Dataset items
####
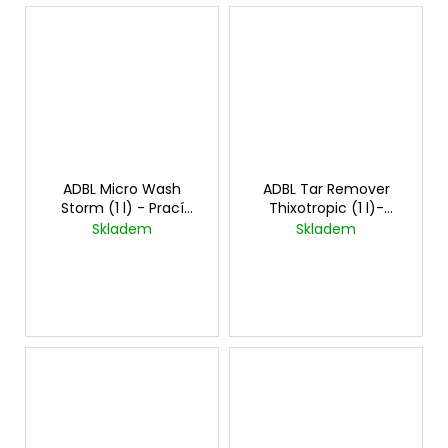
ADBL Micro Wash
ADBL Tar Remover
Storm (1 l) - Prací
Thixotropic (1 l)-
prostředek na
Odstraňovač asfaltu
Skladem
Skladem
mikrovlákno a leštící
kotouče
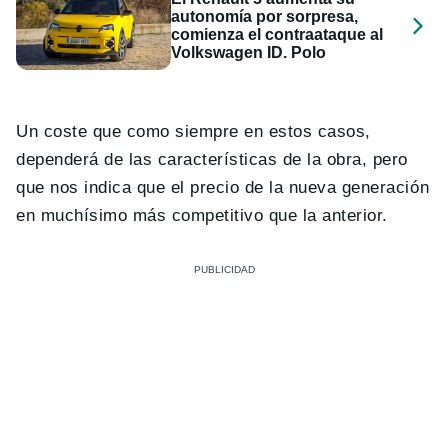
autonomía por sorpresa,
comienza el contraataque al
Volkswagen ID. Polo
Un coste que como siempre en estos casos,
dependerá de las características de la obra, pero
que nos indica que el precio de la nueva generación
en muchísimo más competitivo que la anterior.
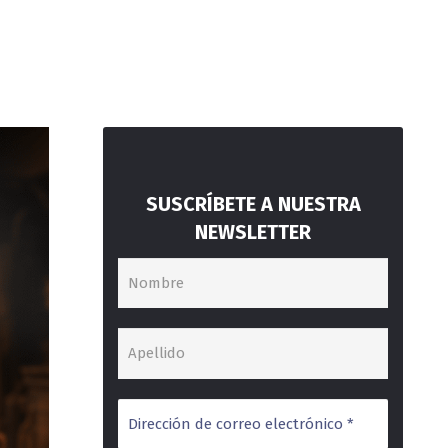
SUSCRÍBETE A NUESTRA
NEWSLETTER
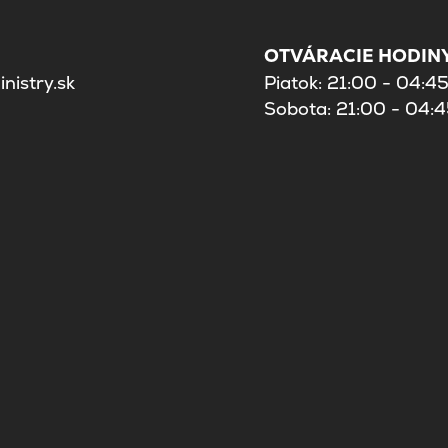
OTVÁRACIE HODINY
nistry.sk
Piatok: 21:00 - 04:4
Sobota: 21:00 - 04:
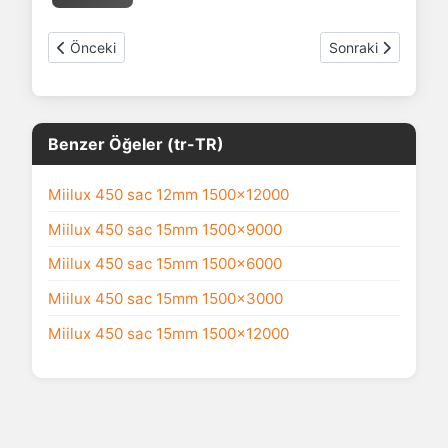
Önceki makale: Miilux 450 sac 12mm 1500x9000
Sonraki makale: 
Önceki
Sonraki
Benzer Öğeler (tr-TR)
Miilux 450 sac 12mm 1500x12000
Miilux 450 sac 15mm 1500x9000
Miilux 450 sac 15mm 1500x6000
Miilux 450 sac 15mm 1500x3000
Miilux 450 sac 15mm 1500x12000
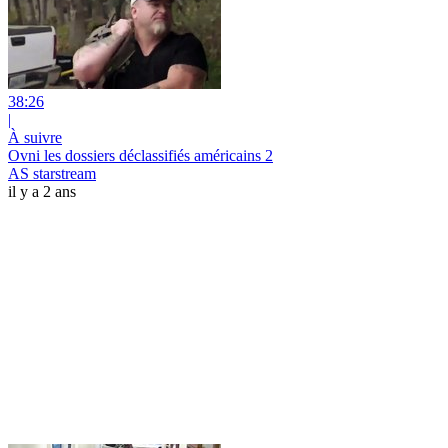
38:26
|
À suivre
Ovni les dossiers déclassifiés américains 2
AS starstream
il y a 2 ans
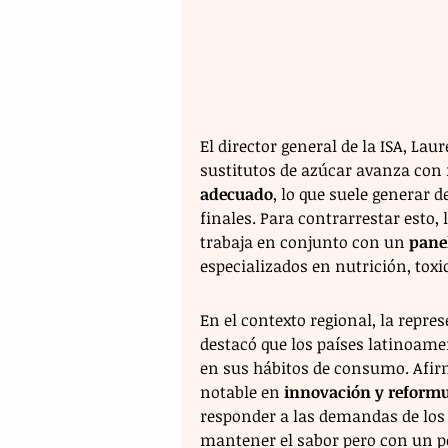
El director general de la ISA, Lau
sustitutos de azúcar avanza con 
adecuado
, lo que suele generar
finales. Para contrarrestar est
trabaja en conjunto con un 
panel
especializados en nutrición, tox
En el contexto regional, la repre
destacó que los países latinoame
en sus hábitos de consumo. Afirm
notable en 
innovación y reformu
responder a las demandas de los 
mantener el sabor pero con un pe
####
Leave out the pictures; repeat the data exactly.

ADBL Micro Wash
ADBL Tar Remover
Storm (1 l) - Prací
Thixotropic (1 l)-
prostředek na
Odstraňovač asfaltu
Skladem
Skladem
mikrovlákno a leštící
kotouče
autonomía por sorpresa,
comienza el contraataque al
Volkswagen ID. Polo
Un coste que como siempre en estos casos,
dependerá de las características de la obra, pero
que nos indica que el precio de la nueva generación
en muchísimo más competitivo que la anterior.
SUSCRÍBETE A NUESTRA
NEWSLETTER
OTVÁRACIE HODINY
nistry.sk
Piatok: 21:00 - 04:4
Sobota: 21:00 - 04:
Önceki makale: Miilux 450 sac 12mm 1500x9000
Sonraki makale: 
Önceki
Sonraki
Benzer Öğeler (tr-TR)
Miilux 450 sac 12mm 1500x12000
Miilux 450 sac 15mm 1500x9000
Miilux 450 sac 15mm 1500x6000
Miilux 450 sac 15mm 1500x3000
Miilux 450 sac 15mm 1500x12000
38:26
|
À suivre
Ovni les dossiers déclassifiés américains 2
AS starstream
il y a 2 ans
El director general de la ISA, Lau
sustitutos de azúcar avanza con 
adecuado
, lo que suele generar
finales. Para contrarrestar est
trabaja en conjunto con un 
panel
especializados en nutrición, tox
En el contexto regional, la repre
destacó que los países latinoame
en sus hábitos de consumo. Afirm
notable en 
innovación y reformu
responder a las demandas de los 
mantener el sabor pero con un pe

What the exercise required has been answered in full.